A Self-Destructing Chip Has Been Born

Sep 14, 2015 03:35 AM EDT

If the concept reminds you of a scene straight out of Mission Impossible, it’s because the idea may have been lifted right off the spy-thriller franchise. PARC, in collaboration with DARPA, created a microchip that self-destructs when triggered.

Apparently, the engineers at Palo Alto Research Center Incorporated have found a way to build the self-destructing chip. The mechanism is such that, when heat from laser or intensely focused light is applied on the chip, a process of disintegration is triggered. The chip not only breaks up into shards of glass, it also breaks up into further microscopic pieces, leaving nothing but dust in its wake. Along with the disintegration of the chip, the data inside the chip will be lost forever, as well.

The microchip’s creation is part of the Defense Advanced Research Projects Agency (DARPA)’s Vanishing Programmable Resources project. The chip was unveiled at the agency’s “Wait, What?” event, which is a symposium for future technology.

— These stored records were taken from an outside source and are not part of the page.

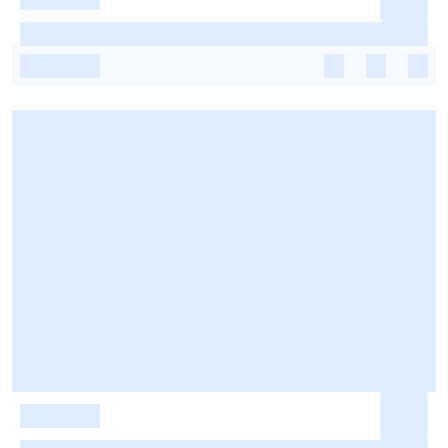
-
-
-
-
-
-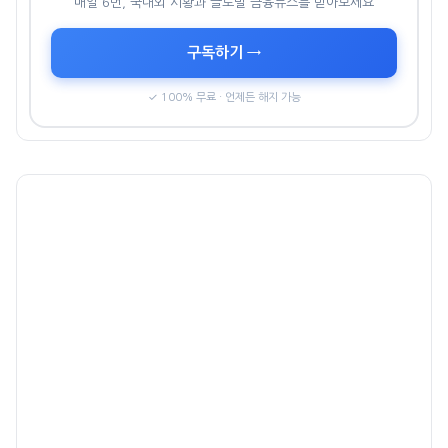
매일 6번, 국내외 시황과 글로벌 금융뉴스를 받아보세요
구독하기 →
✓ 100% 무료 · 언제든 해지 가능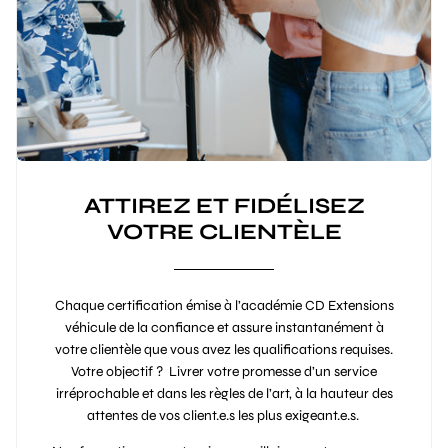
ATTIREZ ET FIDÉLISEZ
VOTRE CLIENTÈLE
Chaque certification émise à l’académie CD Extensions
véhicule de la confiance et assure instantanément à
votre clientèle que vous avez les qualifications requises.
Votre objectif ? Livrer votre promesse d’un service
irréprochable et dans les règles de l’art, à la hauteur des
attentes de vos client.e.s les plus exigeant.e.s.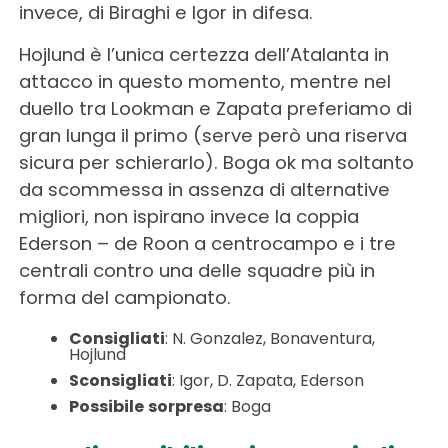
invece, di Biraghi e Igor in difesa.
Hojlund è l’unica certezza dell’Atalanta in
attacco in questo momento, mentre nel
duello tra Lookman e Zapata preferiamo di
gran lunga il primo (serve però una riserva
sicura per schierarlo). Boga ok ma soltanto
da scommessa in assenza di alternative
migliori, non ispirano invece la coppia
Ederson – de Roon a centrocampo e i tre
centrali contro una delle squadre più in
forma del campionato.
Consigliati
: N. Gonzalez, Bonaventura,
Hojlund
Sconsigliati
: Igor, D. Zapata, Ederson
Possibile
sorpresa
: Boga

The chip’s glass material is made of Corning Gorilla Glass that was modified to shatter when stress from heat is induced. While the chip is at its first stages of development, it looks like the researchers are looking to induce self-destruction with the flip of a switch. With this, you can imagine how the NSA, the CIA, the FBI, as well as the Interpol will be looking to integrate that kind of technology into their intelligence operations.

Increasingly, technology resembling the spy movies we only watched on the silver screen is coming to life. Imagine the libraries of data and communications that can be kept protected thanks to this new chip.

Ashley Madison could have benefited from motherboards made of this chip. Hillary Clinton’s email server could have, as well.

But then, had they used this technology, the implications of their actions would never have been brought to life.

The world at-large should hope that these self-destructing chips would never fall into the hands of evil elements.


Palo Alto Research Center Incorporated was formerly known as Xerox PARC.